VALDINO

Valdino

Valdino nasceu. Menino magro, ninguém queria. Chorava na velha rede que tinha herdado de seus oito irmãos. O pai na roça, mãe no quintal. Dava comida para o porco. Na mais rústica sobrevivência, ninguém ligava pra Valdino. Valdino na rede, mijado, cagado, daria para coisa alguma quando crescesse.

Foi crescendo, parecia que ia diminuindo de tamanho, franzia a testa toda vez que olhava para o sol. Ficou tanto tempo no fundo daquela rede que ninguém notava seu estranhamento pela luz. Mas um dia, sem querer, misturado a uma penca de irmãos, sua mãe deu falta. O calor da casa era de matar. Valdino saiu e correu e se meteu no mato. Valdino queria correr o risco de se encharcar no húmus dos brejos, desafiando todos os duendes que habitavam na floresta. Queria aventura. Sair do universo em que se viu criado dentro da penumbra daquela rede.

E foi. Correu três dias no descampado. Três dias na mata fechada. Três dias nos igarapés. Subiu até Itacupim, a pedra de cupim que derramava lágrima de seu poros. Ficou ali sentado, vendo o sol, seus dedos finos atravessando o tamanho da ventania, os cabelos suados riscavam o rosto de sombra e dança. Valdino pensou no tempo em que ficou na rede, quando olhava a luz distante pelos fios desbotados de vermelho, de quando ele sorria pela palha que cobria a casa, olhar desfigurado de criança abandonada pelos afazeres dos pais.
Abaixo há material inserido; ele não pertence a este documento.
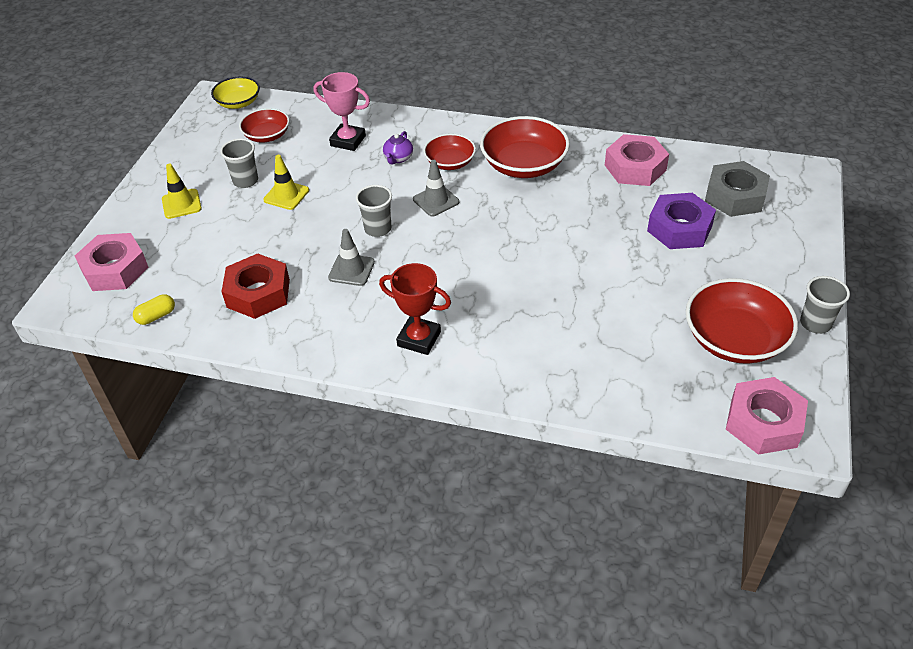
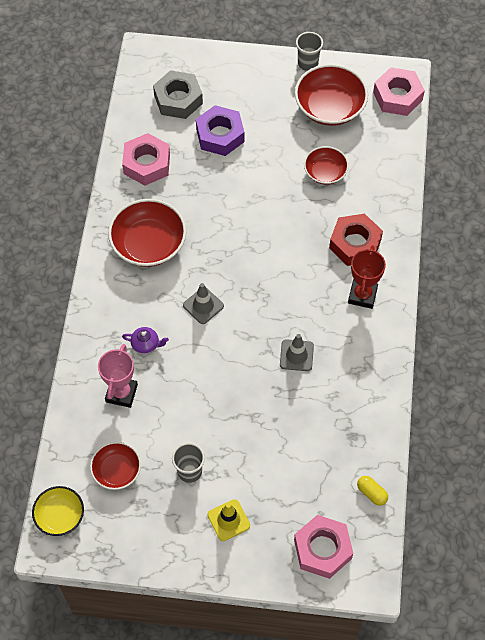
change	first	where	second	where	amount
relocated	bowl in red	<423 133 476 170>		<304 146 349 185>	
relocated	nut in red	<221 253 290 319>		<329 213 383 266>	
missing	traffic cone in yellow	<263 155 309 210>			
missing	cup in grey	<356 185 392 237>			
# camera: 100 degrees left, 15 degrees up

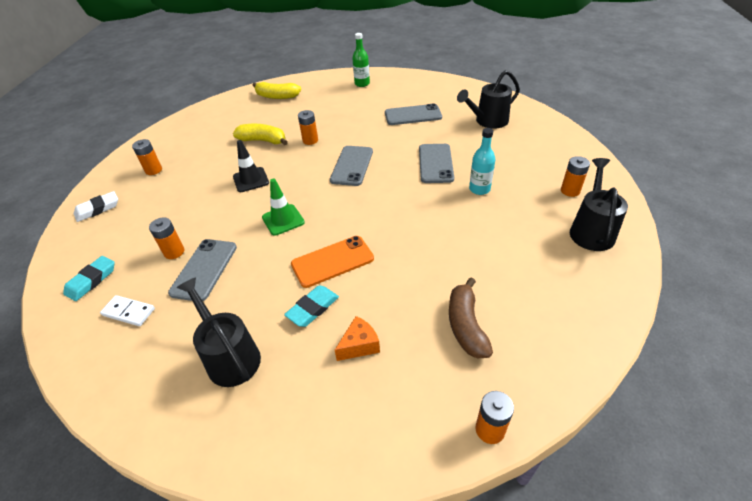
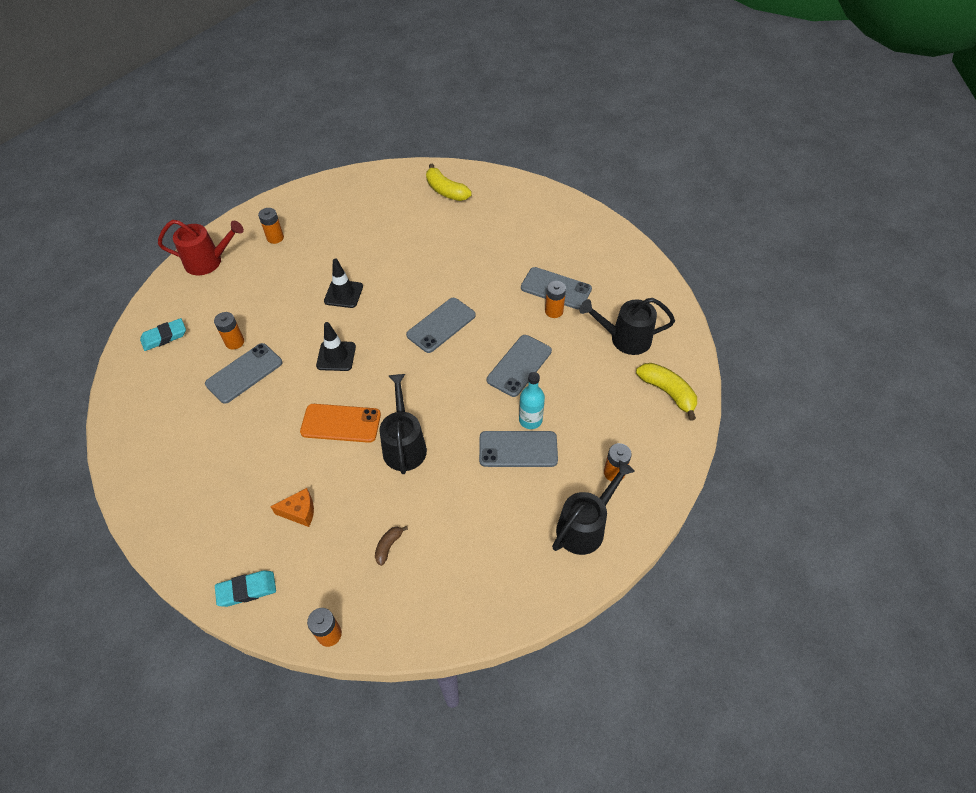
change	first	where	second	where	amount
exchanged	eraser in white	<74 191 118 222>	watering can in red	<158 220 244 275>	
relocated	eraser in turquoise	<284 285 339 327>		<215 570 276 607>	
colour	traffic cone in green	<262 179 305 236>	traffic cone in black	<316 322 356 371>	
size	banana in brown	<449 278 493 358>		<375 526 408 566>	x0.53
relocated	watering can in black	<177 277 261 387>		<379 374 427 474>	
appeared			phone in grey	<479 431 558 467>	
relocated	battery in orange	<298 110 318 145>		<545 281 566 318>	
relocated	banana in yellow	<233 124 288 145>		<636 363 697 421>	
missing	domino in white	<100 295 155 326>			
missing	bottle in green	<352 33 370 87>			
# camera: 30 degrees right, 10 degrees up

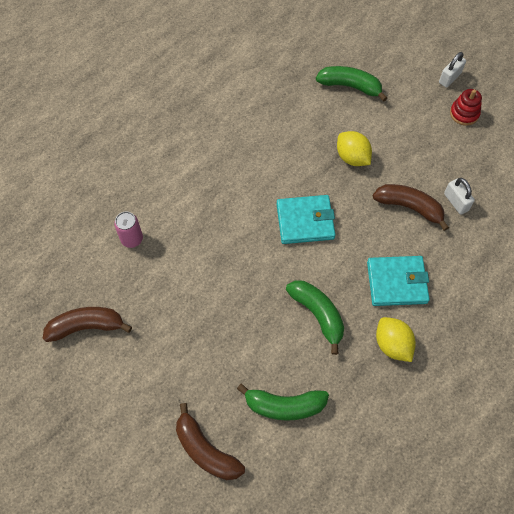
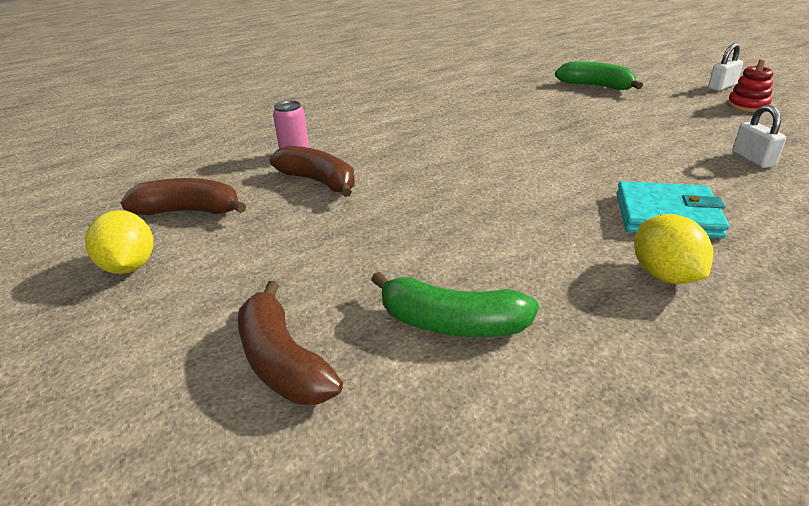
change	first	where	second	where	amount
relocated	lemon in yellow	<337 131 372 166>		<85 210 153 274>	
relocated	banana in brown	<373 184 449 231>		<270 146 355 197>	
missing	wallet in turquoise	<277 195 336 244>			
missing	banana in green	<286 281 344 355>			
# camera: 15 degrees right, 30 degrees down

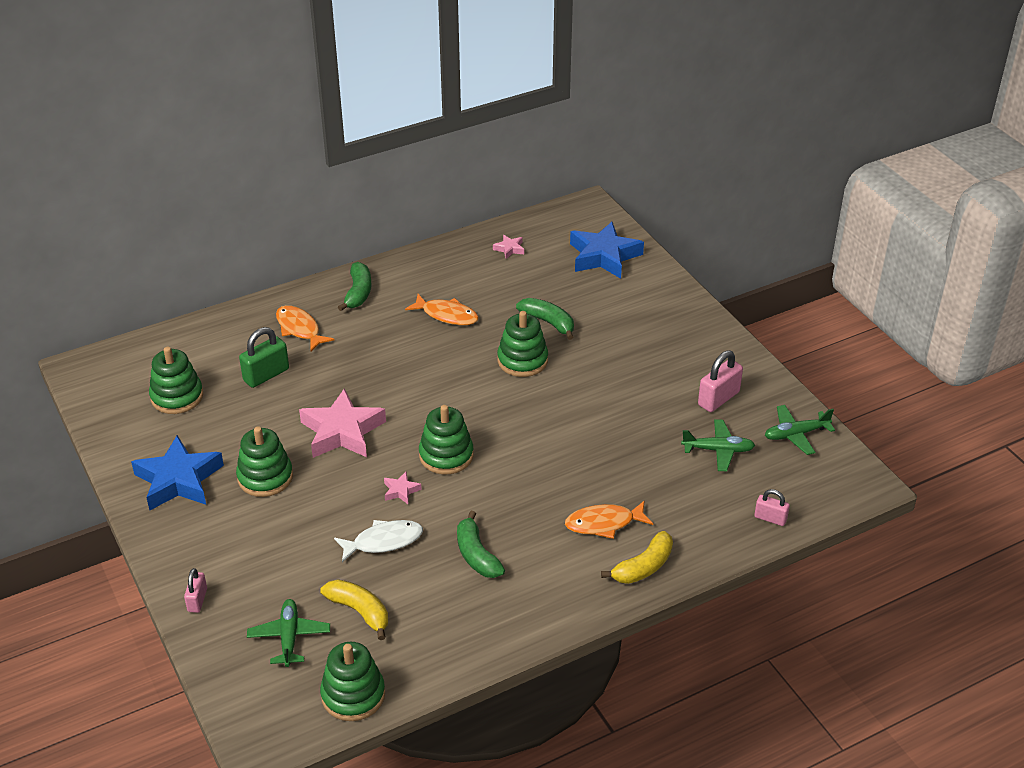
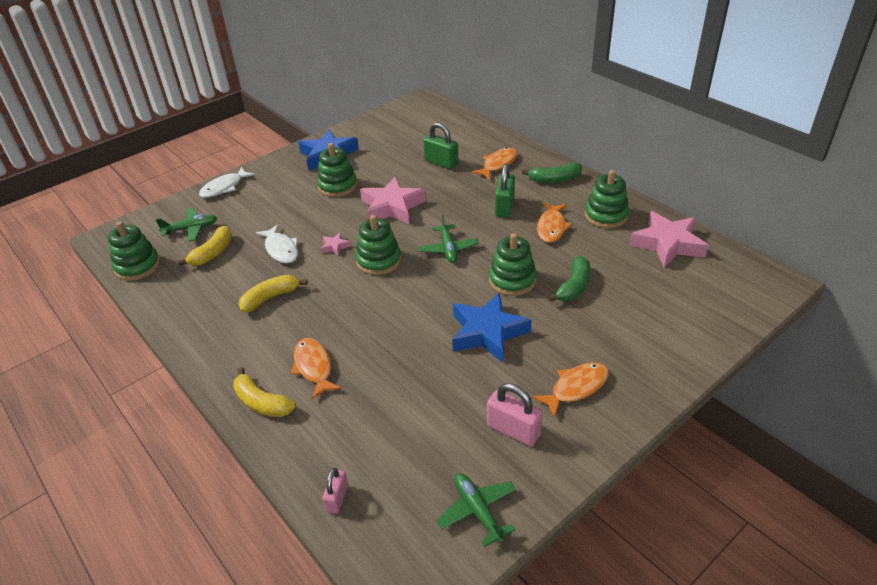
change	first	where	second	where	amount
exchanged	padlock in pink	<184 568 207 613>	fish in white	<199 167 255 198>	
colour	banana in green	<457 511 505 578>	banana in yellow	<238 275 308 313>	
relocated	plane in green	<681 419 755 471>		<418 215 479 263>	
relocated	star in blue	<570 221 644 279>		<452 293 532 363>	
appeared			padlock in green	<495 164 515 218>	
appeared			fish in orange	<533 362 609 418>	
relocated	stacking toy in green	<149 347 203 414>		<585 170 629 228>	
size	star in pink	<493 235 524 259>		<630 211 708 268>	x2.31
# camera: 80 degrees right, 0 degrees up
O tempo parou. O vento compreendia sua voz embargada e baixa, enquanto bálsamo invisível a lhe costurar as agruras de sua alma. Valdino permaneceu quieto, silencioso e calmo, enquanto se esculpia do aço da vida, um menino cumprindo seus desejos simples de liberdade. Dali, a plenitude de algumas horas honradas, horas em que se poderia olhar para deus e sentir-se amado como nunca imaginou ter sido, à semelhança entre sua fé e a natureza.

O vento foi levando de mansinho Valdino para o precipício. De lá Valdino olhava as casas construídas de palha e barro, olhava a fumaça grossa saída das cozinhas enegrecidas, as plantações de tabaco e as roupas franzidas nos fios dos varais. Num desses olhares viu sua mãe sozinha no largo quintal, olhando para os lados onde pudesse sumir o horizonte, eletrizada por um desespero em ter perdido seu filho. Onde poderia estar Valdino?

Valdino então abriu suas asas de menino franzino e desapareceu na neblina do final de tarde. Acordou com uma tranquila sonolência, perguntando à sua mãe se havia ovo caipira na tigela. Sua mãe sorriu quase que de primeira vez olhando para seu menino. Ele havia voltado e compreendido que o tempo que ficou na rede daria para alguma coisa quando crescesse.